Other signs include mental confusion or stupor, inability to stay conscious, vomiting, seizures, a slow heart rate, clammy skin, extremely low body temperature, and bluish or pale skin. One of the most dangerous effects is the loss of the gag reflex. A person who has passed out from alcohol can choke to death on their own vomit because their body no longer triggers the reflex that would normally clear the airway.

The risk increases significantly when alcohol is combined with opioids, benzodiazepines, or sleep medications, because all of these substances suppress the same life-support systems in the brain.

How to Tell the Difference Between Sleep and an Overdose

This is the question that matters most in practice. Someone who has used substances and is now “sleeping” may actually be dying. Try to wake them. Call their name loudly. Shake their shoulders. If they don’t respond, rub your knuckles hard against the center of their chest. A person who is simply asleep will react to pain. A person in an overdose often will not.

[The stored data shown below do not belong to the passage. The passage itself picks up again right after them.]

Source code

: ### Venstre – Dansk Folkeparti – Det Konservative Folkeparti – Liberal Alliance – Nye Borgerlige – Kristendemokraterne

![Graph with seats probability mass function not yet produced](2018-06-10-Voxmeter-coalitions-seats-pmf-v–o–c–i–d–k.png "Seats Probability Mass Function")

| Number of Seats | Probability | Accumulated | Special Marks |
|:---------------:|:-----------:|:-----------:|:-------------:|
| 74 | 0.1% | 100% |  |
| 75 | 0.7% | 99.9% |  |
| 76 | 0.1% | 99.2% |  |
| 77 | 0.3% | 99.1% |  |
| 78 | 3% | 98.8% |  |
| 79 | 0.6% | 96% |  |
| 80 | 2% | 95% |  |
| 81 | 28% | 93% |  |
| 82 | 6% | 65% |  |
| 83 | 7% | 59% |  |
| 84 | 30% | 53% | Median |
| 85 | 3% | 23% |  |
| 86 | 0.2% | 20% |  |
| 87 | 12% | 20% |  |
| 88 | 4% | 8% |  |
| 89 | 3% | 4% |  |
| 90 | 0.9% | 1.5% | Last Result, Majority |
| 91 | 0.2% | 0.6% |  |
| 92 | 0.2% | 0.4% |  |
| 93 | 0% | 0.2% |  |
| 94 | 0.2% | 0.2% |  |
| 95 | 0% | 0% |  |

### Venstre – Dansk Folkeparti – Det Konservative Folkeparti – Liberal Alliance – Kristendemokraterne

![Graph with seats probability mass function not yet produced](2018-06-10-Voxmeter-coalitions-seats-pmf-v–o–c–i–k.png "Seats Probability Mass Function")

Listen to their breathing. Normal sleep breathing is steady and quiet. Overdose breathing is slow, irregular, shallow, or absent. Gurgling, choking, or gasping sounds are red flags. A gasping pattern where the person’s face grimaces as if in agony, sometimes called agonal breathing, is a reflex that happens near death. The person is almost certainly unconscious and not actually feeling pain, but it signals that the brain is losing control of basic functions.

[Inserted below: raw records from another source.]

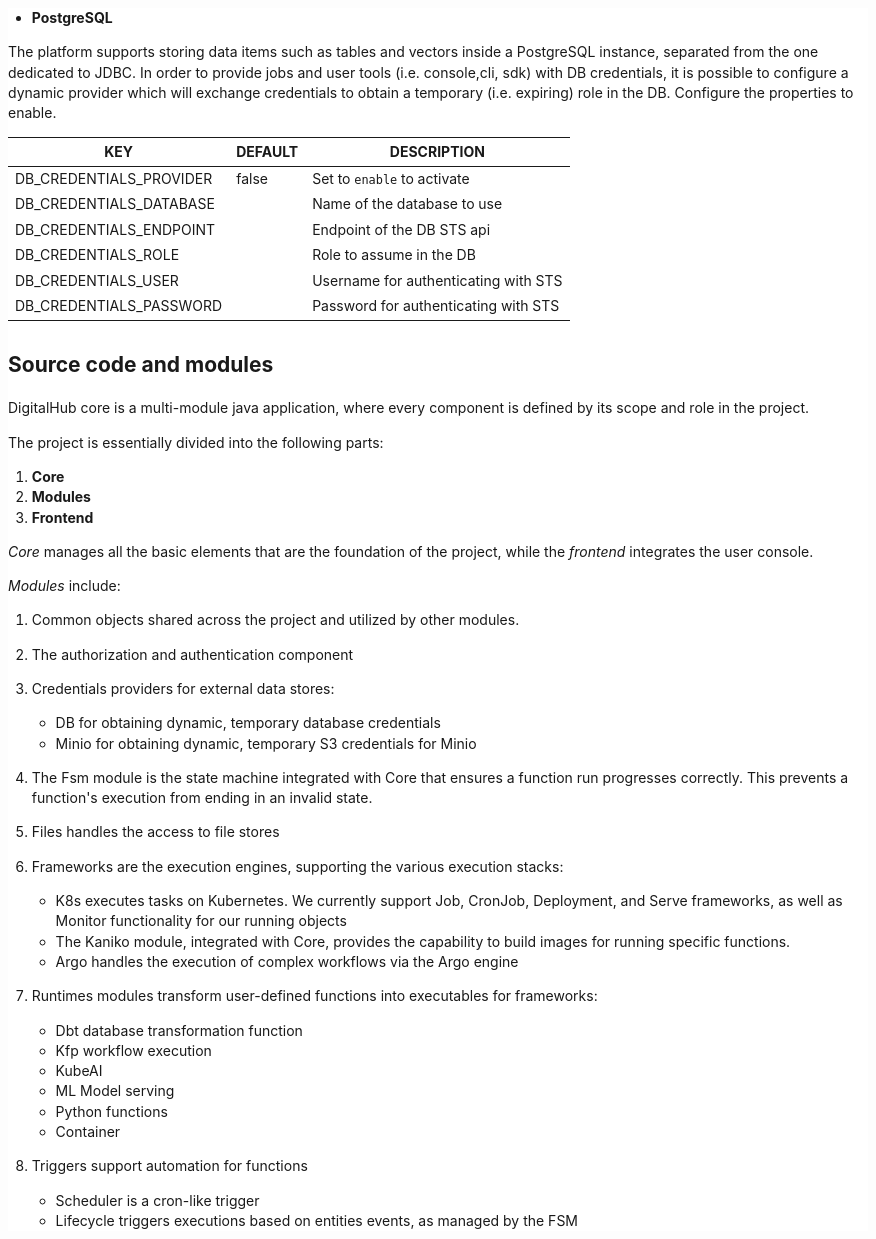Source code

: - **PostgreSQL**

The platform supports storing data items such as tables and vectors inside a PostgreSQL instance, separated from the one dedicated to JDBC. In order to provide jobs and user tools (i.e. console,cli, sdk) with DB credentials, it is possible to configure a dynamic provider which will exchange credentials to obtain a temporary (i.e. expiring) role in the DB.
Configure the properties to enable.

| KEY                     | DEFAULT | DESCRIPTION                          |
| ----------------------- | ------- | ------------------------------------ |
| DB_CREDENTIALS_PROVIDER | false   | Set to `enable` to activate          |
| DB_CREDENTIALS_DATABASE |         | Name of the database to use          |
| DB_CREDENTIALS_ENDPOINT |         | Endpoint of the DB STS api           |
| DB_CREDENTIALS_ROLE     |         | Role to assume in the DB             |
| DB_CREDENTIALS_USER     |         | Username for authenticating with STS |
| DB_CREDENTIALS_PASSWORD |         | Password for authenticating with STS |

## Source code and modules

DigitalHub core is a multi-module java application, where every component is defined by its scope and role in the project.

The project is essentially divided into the following parts:

1. **Core**
2. **Modules**
3. **Frontend**

_Core_ manages all the basic elements that are the foundation of the project, while the _frontend_ integrates the user console.

_Modules_ include:

1. Common objects shared across the project and utilized by other modules.
2. The authorization and authentication component
3. Credentials providers for external data stores:

   - DB for obtaining dynamic, temporary database credentials
   - Minio for obtaining dynamic, temporary S3 credentials for Minio

4. The Fsm module is the state machine integrated with Core that ensures a function run progresses correctly. This prevents a function's execution from ending in an invalid state.
5. Files handles the access to file stores
6. Frameworks are the execution engines, supporting the various execution stacks:
   - K8s executes tasks on Kubernetes. We currently support Job, CronJob, Deployment, and Serve frameworks, as well as Monitor functionality for our running objects
   - The Kaniko module, integrated with Core, provides the capability to build images for running specific functions.
   - Argo handles the execution of complex workflows via the Argo engine
7. Runtimes modules transform user-defined functions into executables for frameworks:
   - Dbt database transformation function
   - Kfp workflow execution
   - KubeAI
   - ML Model serving
   - Python functions
   - Container
8. Triggers support automation for functions
   - Scheduler is a cron-like trigger
   - Lifecycle triggers executions based on entities events, as managed by the FSM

Check their skin. Cold, clammy, pale, or blue-tinged skin, especially around the lips and fingertips, indicates that oxygen is not reaching the body’s tissues.

What to Do When You Spot an Overdose

Call 911 immediately. Do not wait to see if the person improves on their own. While you wait for help:

  • Give naloxone if available and you suspect opioids. Naloxone nasal spray is sprayed into one nostril while the person is lying on their back. Do not wait for emergency workers to arrive. More than one dose may be needed, especially with fentanyl.
  • Turn the person on their side to prevent choking if they vomit.
  • If the person is not breathing, give rescue breaths. Pinch their nose closed, seal your mouth over theirs, and give one breath every 5 seconds.
  • Try to keep them awake and breathing if they are responsive at all.
  • Stay with them until paramedics arrive. Naloxone is temporary, wearing off in 30 to 90 minutes, while the opioid may still be active in their system. A person who seems to recover can slip back into an overdose.

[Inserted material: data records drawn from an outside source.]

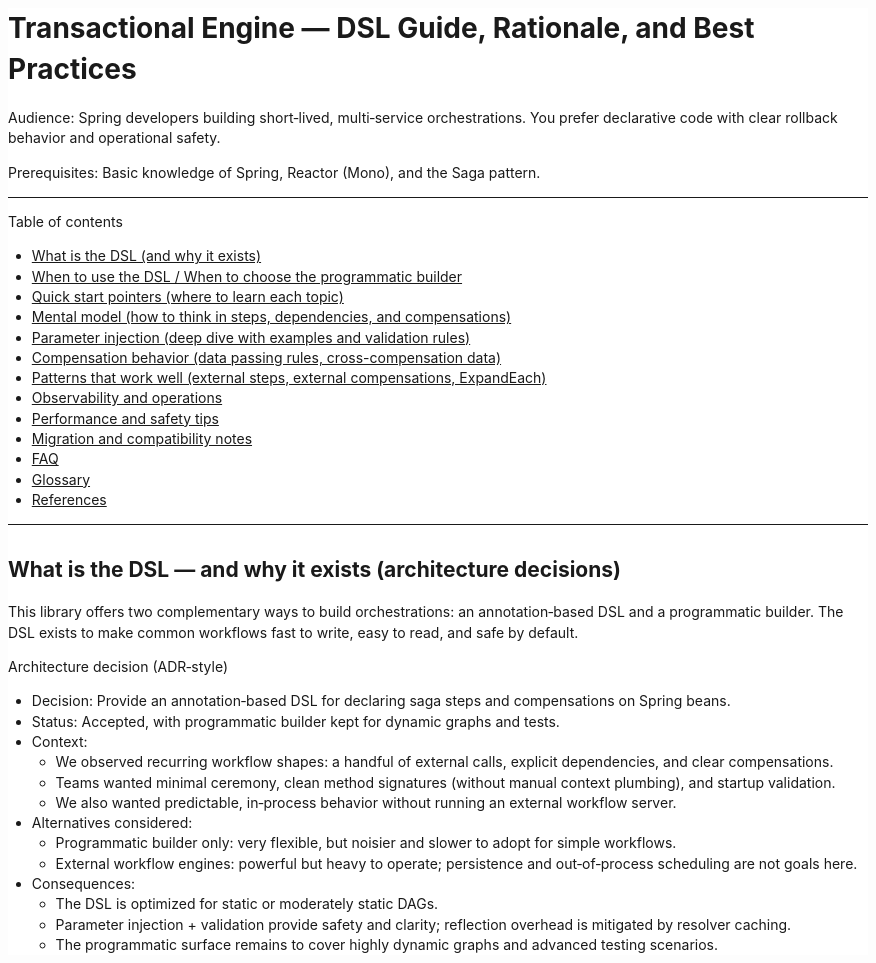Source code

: # Transactional Engine — DSL Guide, Rationale, and Best Practices

Audience: Spring developers building short‑lived, multi‑service orchestrations. You prefer declarative code with clear rollback behavior and operational safety.

Prerequisites: Basic knowledge of Spring, Reactor (Mono), and the Saga pattern.

---

Table of contents
- [What is the DSL (and why it exists)](#what-is-the-dsl--and-why-it-exists-architecture-decisions)
- [When to use the DSL / When to choose the programmatic builder](#when-to-use-the-dsl)
- [Quick start pointers (where to learn each topic)](#quick-start-pointers)
- [Mental model (how to think in steps, dependencies, and compensations)](#mental-model-think-in-steps-and-compensations)
- [Parameter injection (deep dive with examples and validation rules)](#parameter-injection-deep-dive)
- [Compensation behavior (data passing rules, cross-compensation data)](#compensation-behavior-data-passing--cross-compensation)
- [Patterns that work well (external steps, external compensations, ExpandEach)](#patterns-that-work-well-with-the-dsl)
- [Observability and operations](#observability-and-operations)
- [Performance and safety tips](#performance-and-safety-tips)
- [Migration and compatibility notes](#migration-and-compatibility-notes)
- [FAQ](#faq)
- [Glossary](#glossary)
- [References](#references)

---

## What is the DSL — and why it exists (architecture decisions)

This library offers two complementary ways to build orchestrations: an annotation‑based DSL and a programmatic builder. The DSL exists to make common workflows fast to write, easy to read, and safe by default.

Architecture decision (ADR‑style)
- Decision: Provide an annotation‑based DSL for declaring saga steps and compensations on Spring beans.
- Status: Accepted, with programmatic builder kept for dynamic graphs and tests.
- Context:
  - We observed recurring workflow shapes: a handful of external calls, explicit dependencies, and clear compensations.
  - Teams wanted minimal ceremony, clean method signatures (without manual context plumbing), and startup validation.
  - We also wanted predictable, in‑process behavior without running an external workflow server.
- Alternatives considered:
  - Programmatic builder only: very flexible, but noisier and slower to adopt for simple workflows.
  - External workflow engines: powerful but heavy to operate; persistence and out‑of‑process scheduling are not goals here.
- Consequences:
  - The DSL is optimized for static or moderately static DAGs.
  - Parameter injection + validation provide safety and clarity; reflection overhead is mitigated by resolver caching.
  - The programmatic surface remains to cover highly dynamic graphs and advanced testing scenarios.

For stimulant overdoses, there is no reversal medication. Keep the person in a cool, quiet space to reduce agitation and overheating. If they are having a seizure, do not restrain them or put anything in their mouth. Move objects away from them and protect their head.

Legal Protections for Calling 911

Fear of arrest stops many people from calling for help. Forty states and Washington, D.C. have passed Good Samaritan laws specifically designed to address this. These laws provide some degree of immunity from drug-related charges for people who call 911 during an overdose, whether they’re a bystander or the person overdosing. The specifics vary by state: some offer full immunity from prosecution, while others offer reduced sentencing. The protections generally apply to possession charges and do not cover unrelated offenses or large-scale distribution.

The core idea behind these laws is simple: getting someone medical help should not result in a criminal charge for the person who made the call.